Entri Populer

Senin, 31 Januari 2011

Palembangku; Indah dibawah, namun tak seindah di atas.



Tidak bisa di pungkiri keberhasilan kota Palembang saat ini memang patut di ajungi jempol, lihat saja dengan banyaknya piala Adipura yang berjejer menghiasi citra kota Palembang sebagai kota yang Bersih, ditambah lagi pada Tahun 2010 silam, Salah satu taman kota, Taman Kambang Iwak, dicap menjadi taman terbaik di Indonesia. Jadi sudah sangat wajar jika Pemerintah kota Palembang berdikari untuk menjadikan kota tua ini sebagai kota terbersih di Asia Tenggara.
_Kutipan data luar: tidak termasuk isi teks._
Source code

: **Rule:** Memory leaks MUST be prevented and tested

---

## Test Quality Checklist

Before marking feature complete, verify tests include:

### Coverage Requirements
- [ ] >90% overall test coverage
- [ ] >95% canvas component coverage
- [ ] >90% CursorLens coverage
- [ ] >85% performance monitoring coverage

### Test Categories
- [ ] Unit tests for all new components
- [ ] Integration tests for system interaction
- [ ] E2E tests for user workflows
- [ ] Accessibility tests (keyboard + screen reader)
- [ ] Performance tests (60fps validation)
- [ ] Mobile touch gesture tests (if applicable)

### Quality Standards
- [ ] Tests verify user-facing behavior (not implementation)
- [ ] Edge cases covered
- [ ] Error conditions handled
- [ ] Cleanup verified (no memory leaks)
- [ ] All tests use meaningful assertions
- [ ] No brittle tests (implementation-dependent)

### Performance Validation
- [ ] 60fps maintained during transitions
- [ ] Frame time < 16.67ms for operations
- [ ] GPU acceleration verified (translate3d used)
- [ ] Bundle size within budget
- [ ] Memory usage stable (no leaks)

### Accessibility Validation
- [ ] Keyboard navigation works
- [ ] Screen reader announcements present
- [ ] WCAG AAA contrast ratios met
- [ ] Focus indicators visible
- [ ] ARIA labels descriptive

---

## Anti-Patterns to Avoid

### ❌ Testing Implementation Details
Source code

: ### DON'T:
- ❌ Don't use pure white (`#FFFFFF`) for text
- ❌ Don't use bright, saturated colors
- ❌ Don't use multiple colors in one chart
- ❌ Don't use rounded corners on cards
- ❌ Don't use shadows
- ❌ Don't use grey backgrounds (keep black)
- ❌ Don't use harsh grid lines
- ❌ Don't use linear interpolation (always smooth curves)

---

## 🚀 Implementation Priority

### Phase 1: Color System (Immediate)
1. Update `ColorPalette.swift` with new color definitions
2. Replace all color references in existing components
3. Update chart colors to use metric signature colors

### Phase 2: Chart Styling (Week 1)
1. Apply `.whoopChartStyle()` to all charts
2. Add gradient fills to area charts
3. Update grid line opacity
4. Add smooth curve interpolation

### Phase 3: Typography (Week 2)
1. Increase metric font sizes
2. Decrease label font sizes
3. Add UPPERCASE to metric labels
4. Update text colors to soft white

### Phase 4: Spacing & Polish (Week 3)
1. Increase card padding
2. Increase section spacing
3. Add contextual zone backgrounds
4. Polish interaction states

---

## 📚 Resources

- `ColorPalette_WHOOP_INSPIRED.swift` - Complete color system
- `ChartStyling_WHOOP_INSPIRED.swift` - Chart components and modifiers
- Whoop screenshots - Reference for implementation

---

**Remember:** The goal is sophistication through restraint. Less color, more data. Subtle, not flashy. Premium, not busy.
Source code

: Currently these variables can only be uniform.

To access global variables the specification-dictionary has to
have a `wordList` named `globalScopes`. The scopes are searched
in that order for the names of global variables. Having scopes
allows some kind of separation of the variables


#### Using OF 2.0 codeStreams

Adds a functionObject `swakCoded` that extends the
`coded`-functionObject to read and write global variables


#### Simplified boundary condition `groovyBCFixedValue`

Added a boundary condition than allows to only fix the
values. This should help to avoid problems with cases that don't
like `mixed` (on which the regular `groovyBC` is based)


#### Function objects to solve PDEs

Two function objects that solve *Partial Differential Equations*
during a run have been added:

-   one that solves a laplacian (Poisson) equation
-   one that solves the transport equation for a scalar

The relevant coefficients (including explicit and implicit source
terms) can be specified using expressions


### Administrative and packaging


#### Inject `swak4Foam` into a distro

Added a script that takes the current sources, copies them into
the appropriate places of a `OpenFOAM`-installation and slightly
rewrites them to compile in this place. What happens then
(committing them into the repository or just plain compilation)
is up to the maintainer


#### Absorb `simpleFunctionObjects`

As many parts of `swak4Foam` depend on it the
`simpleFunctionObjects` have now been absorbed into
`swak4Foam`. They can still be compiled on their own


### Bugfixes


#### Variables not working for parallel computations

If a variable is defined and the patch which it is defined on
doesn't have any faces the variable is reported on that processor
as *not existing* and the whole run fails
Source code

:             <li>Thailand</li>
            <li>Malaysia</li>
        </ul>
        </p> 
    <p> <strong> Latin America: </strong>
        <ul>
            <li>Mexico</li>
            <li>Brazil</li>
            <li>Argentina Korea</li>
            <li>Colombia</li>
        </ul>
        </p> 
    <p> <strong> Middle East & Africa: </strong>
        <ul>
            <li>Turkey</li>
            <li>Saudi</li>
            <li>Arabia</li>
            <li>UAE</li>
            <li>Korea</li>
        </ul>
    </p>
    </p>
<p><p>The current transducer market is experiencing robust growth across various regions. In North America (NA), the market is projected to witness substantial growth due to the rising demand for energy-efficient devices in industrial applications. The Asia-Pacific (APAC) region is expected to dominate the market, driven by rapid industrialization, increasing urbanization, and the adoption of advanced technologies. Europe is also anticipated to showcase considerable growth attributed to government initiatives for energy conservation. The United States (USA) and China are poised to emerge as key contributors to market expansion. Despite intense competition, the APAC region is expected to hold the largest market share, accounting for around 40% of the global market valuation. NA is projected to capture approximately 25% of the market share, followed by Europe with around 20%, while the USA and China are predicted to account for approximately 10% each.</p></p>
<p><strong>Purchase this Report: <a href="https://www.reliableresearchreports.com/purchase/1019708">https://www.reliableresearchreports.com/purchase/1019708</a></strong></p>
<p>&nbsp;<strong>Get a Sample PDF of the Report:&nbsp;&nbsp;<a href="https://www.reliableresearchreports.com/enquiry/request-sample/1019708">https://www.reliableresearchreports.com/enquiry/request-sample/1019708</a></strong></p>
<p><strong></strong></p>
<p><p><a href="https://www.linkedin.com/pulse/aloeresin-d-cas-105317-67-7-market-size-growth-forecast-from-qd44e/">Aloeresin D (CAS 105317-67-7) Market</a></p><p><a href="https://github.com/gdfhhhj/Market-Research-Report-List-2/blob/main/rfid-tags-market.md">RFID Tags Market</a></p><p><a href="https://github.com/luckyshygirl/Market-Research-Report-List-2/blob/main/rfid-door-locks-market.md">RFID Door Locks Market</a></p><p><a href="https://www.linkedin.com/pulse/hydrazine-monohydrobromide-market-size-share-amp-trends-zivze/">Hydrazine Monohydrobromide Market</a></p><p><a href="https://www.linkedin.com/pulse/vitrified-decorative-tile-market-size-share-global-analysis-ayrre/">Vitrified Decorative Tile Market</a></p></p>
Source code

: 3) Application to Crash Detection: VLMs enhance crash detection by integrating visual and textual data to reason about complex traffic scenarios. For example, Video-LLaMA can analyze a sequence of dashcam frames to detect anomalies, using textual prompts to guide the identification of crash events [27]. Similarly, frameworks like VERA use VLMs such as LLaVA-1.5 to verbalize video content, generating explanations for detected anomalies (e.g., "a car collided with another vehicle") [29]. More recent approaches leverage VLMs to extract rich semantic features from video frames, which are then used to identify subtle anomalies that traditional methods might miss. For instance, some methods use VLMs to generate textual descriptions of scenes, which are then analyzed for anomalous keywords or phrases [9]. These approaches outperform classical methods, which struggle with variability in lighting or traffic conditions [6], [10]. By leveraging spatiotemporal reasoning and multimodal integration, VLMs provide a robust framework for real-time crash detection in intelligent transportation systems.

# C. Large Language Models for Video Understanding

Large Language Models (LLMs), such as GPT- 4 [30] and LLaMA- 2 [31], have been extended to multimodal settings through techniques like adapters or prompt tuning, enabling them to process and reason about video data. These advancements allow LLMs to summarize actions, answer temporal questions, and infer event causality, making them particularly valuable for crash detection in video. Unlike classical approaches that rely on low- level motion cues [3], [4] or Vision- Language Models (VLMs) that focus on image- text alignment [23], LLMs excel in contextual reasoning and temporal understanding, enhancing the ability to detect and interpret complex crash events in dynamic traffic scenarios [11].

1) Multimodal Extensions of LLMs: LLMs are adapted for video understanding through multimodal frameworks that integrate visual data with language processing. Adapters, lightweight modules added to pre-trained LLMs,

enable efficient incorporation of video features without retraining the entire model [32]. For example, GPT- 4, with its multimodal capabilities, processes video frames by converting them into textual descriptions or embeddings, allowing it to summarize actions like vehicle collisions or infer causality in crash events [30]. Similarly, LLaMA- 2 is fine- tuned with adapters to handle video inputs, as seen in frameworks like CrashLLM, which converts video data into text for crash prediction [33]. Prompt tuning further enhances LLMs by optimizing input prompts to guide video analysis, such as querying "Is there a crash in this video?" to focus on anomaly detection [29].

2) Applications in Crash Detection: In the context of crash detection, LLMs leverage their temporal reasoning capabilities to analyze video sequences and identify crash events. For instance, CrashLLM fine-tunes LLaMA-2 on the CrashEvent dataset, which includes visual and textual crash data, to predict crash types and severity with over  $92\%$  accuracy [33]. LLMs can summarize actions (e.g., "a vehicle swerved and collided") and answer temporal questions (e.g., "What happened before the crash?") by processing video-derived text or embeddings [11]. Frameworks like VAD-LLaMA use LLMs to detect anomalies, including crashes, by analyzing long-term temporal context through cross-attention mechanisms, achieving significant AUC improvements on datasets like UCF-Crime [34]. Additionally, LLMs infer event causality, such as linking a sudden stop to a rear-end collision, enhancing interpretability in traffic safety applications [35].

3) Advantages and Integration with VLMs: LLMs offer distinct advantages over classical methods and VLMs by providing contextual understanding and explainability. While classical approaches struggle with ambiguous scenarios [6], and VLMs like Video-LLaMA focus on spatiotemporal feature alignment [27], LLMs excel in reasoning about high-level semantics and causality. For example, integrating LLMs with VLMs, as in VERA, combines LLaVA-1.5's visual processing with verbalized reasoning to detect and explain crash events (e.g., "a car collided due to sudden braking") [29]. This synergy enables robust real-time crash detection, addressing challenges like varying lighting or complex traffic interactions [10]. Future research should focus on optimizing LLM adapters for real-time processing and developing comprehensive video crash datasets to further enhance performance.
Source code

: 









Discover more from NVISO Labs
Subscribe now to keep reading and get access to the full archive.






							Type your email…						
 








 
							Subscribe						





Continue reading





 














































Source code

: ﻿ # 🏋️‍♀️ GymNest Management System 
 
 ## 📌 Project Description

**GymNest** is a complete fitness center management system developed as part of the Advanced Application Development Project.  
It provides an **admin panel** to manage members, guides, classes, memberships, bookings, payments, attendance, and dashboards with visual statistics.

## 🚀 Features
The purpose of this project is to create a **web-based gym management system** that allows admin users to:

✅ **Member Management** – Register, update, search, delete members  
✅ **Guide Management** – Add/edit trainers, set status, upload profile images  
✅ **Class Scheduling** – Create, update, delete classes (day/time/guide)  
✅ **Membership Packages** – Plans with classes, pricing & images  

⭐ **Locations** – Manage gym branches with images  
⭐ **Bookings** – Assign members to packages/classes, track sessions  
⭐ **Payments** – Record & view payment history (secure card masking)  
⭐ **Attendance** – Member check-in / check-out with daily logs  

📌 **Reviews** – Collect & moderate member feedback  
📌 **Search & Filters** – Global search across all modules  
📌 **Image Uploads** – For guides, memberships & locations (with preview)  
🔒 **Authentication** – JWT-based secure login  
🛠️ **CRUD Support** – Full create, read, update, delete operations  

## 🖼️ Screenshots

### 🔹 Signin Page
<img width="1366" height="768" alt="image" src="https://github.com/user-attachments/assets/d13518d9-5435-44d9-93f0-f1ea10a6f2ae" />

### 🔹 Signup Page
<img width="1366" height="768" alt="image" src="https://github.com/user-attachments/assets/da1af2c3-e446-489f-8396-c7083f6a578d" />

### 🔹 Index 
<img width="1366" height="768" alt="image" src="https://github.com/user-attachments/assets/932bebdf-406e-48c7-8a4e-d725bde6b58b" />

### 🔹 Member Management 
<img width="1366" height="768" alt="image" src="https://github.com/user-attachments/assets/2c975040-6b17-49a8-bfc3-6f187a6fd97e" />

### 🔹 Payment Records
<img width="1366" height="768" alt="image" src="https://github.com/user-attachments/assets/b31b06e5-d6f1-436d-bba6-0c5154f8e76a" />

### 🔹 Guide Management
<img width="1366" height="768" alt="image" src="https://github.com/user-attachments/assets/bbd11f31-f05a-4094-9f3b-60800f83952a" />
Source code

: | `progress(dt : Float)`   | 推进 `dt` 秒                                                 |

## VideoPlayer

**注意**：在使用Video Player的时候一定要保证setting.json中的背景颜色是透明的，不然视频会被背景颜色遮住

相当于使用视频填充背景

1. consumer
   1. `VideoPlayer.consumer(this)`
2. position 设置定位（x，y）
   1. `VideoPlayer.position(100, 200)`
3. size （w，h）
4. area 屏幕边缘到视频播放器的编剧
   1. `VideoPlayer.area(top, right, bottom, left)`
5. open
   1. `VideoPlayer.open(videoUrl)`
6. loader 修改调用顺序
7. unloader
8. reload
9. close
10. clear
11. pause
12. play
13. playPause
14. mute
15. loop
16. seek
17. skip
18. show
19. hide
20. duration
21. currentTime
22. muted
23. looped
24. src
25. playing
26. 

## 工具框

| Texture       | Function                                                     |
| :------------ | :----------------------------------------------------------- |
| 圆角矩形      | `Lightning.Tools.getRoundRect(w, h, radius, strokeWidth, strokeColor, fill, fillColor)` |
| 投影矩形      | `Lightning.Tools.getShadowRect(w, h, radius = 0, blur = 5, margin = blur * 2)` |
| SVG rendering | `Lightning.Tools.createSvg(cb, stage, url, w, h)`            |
Keberhasilan ini tidak terpisahkan dari kinerja Pemkot yang terus melakukan pembenahan di sana – sini. Pembukaan PON tahun 2004 silam dijadikan momentum bangkitnya kota Palembang dari keterpurukan, alhasil kota Palembang yang sering kali di citrakan sebagai kota dengan kriminalitas tinggi dan kebersihannya yang kurang terurus sebelum tahun 2000an, berubah menjadi kota internasional yang berbudaya, religius dan mandiri, di tambah lagi dengan momen Sea Games mendatang, titik keberhasilan kota Palembang di dengungkan tak lama lagi bakal terwujud.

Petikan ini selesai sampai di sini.